Almond Flour Bread

This quick Almond Flour Bread is yeast free, fuss free, and wonderfully light, moist, and crusty! Just mix, bake, slice, and enjoy this paleo, low carb, gluten free bread for sandwiches, toast, and dipping.

Almond flour Baking soda Salt Eggs Honey Olive oil Apple cider vinegar

Ingredients You Need

Preheat oven to 350 degrees F, line 9 x 5 loaf pan with parchment paper and spray with cooking spray. Set aside.


In a large mixing bowl, add almond flour, baking soda and salt. Whisk well and set aside.


In another small bowl, add eggs, honey, olive oil and vinegar. Whisk well.


Transfer to a bowl with flour and mix with spatula until thick batter forms.


Transfer batter into previously prepared loaf pan, level with spatula and bake on a middle rack for 30-35 minutes.


Bread is done when a toothpick inserted in the middle comes out dry.

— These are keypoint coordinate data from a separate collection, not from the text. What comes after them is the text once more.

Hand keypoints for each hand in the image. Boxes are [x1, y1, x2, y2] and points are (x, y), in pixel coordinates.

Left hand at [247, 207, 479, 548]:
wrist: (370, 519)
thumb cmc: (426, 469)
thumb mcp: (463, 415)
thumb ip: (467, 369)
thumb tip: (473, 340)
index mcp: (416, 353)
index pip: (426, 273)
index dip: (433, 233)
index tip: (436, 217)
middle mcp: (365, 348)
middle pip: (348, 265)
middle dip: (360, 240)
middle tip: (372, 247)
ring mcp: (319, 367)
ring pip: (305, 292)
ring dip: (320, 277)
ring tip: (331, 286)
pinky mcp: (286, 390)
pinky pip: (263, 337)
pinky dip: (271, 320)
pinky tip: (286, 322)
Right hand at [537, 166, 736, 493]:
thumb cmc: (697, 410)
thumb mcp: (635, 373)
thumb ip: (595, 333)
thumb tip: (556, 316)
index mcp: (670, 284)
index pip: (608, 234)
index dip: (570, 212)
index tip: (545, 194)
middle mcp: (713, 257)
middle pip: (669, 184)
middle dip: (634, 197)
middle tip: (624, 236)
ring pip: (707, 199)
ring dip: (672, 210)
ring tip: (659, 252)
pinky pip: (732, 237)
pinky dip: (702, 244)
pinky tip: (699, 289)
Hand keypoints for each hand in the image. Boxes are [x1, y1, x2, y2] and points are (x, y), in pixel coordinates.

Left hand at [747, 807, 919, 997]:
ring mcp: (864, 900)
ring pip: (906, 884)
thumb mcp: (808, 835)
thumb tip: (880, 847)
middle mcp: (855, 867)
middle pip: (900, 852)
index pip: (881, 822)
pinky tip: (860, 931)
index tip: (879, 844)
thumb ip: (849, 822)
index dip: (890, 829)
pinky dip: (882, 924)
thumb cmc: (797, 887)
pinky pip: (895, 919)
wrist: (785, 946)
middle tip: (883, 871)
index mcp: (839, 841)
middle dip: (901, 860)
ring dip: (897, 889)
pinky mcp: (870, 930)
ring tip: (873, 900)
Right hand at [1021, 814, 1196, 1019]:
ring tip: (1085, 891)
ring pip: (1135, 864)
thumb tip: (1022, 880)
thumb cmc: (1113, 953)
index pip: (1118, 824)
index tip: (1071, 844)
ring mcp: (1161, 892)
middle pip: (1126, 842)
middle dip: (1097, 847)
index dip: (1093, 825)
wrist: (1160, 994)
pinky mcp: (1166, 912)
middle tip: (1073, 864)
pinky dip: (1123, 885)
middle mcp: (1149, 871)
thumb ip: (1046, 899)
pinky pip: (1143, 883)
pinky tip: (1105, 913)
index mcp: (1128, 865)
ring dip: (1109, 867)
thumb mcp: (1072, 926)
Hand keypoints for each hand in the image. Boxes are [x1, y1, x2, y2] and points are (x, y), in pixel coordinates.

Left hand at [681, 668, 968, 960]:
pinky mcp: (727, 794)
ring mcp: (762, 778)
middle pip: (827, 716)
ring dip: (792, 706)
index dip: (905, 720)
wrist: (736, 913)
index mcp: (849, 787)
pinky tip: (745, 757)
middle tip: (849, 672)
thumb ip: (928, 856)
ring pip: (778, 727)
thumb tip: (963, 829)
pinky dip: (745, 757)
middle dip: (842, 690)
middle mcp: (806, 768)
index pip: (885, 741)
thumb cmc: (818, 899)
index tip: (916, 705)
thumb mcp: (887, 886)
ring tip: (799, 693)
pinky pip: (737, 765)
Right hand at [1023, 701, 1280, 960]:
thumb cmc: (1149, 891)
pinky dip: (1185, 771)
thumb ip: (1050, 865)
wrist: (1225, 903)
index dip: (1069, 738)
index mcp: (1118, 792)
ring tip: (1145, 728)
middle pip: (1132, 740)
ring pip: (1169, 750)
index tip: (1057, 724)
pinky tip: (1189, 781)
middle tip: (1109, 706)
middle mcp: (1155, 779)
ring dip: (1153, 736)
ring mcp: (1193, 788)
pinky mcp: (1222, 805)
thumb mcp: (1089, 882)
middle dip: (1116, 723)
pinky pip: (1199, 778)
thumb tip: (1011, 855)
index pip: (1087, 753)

If your bread starts to brown before it's ready, cover the top with foil.


Remove from the oven, holding onto parchment paper remove loaf from the pan and let cool for 30 minutes. Slice with serrated knife and enjoy like a sandwich bread.


Store bread in an airtight container or bag in a cool dry place for up to 3 days. After refrigerate for another 3 days or proceed to freezing.